* _WHAT THE TASK ASKS_:
Copy each record exactly as it reads, leaving out any pictures it holds.

BEGIN DATA FOR THIS EXERCISE

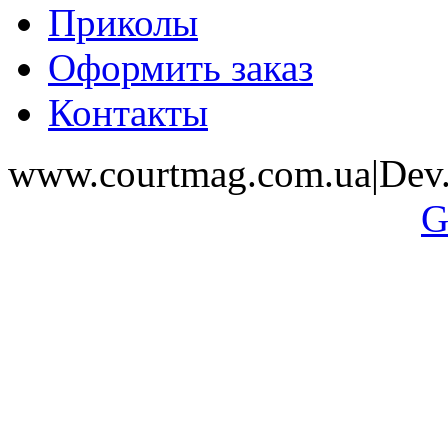
Приколы
Оформить заказ
Контакты
www.courtmag.com.ua|Dev.
G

END DATA FOR THIS EXERCISE

* _EXERCISE SOLUTION_:
Приколы
Оформить заказ
Контакты
www.courtmag.com.ua|Dev.
G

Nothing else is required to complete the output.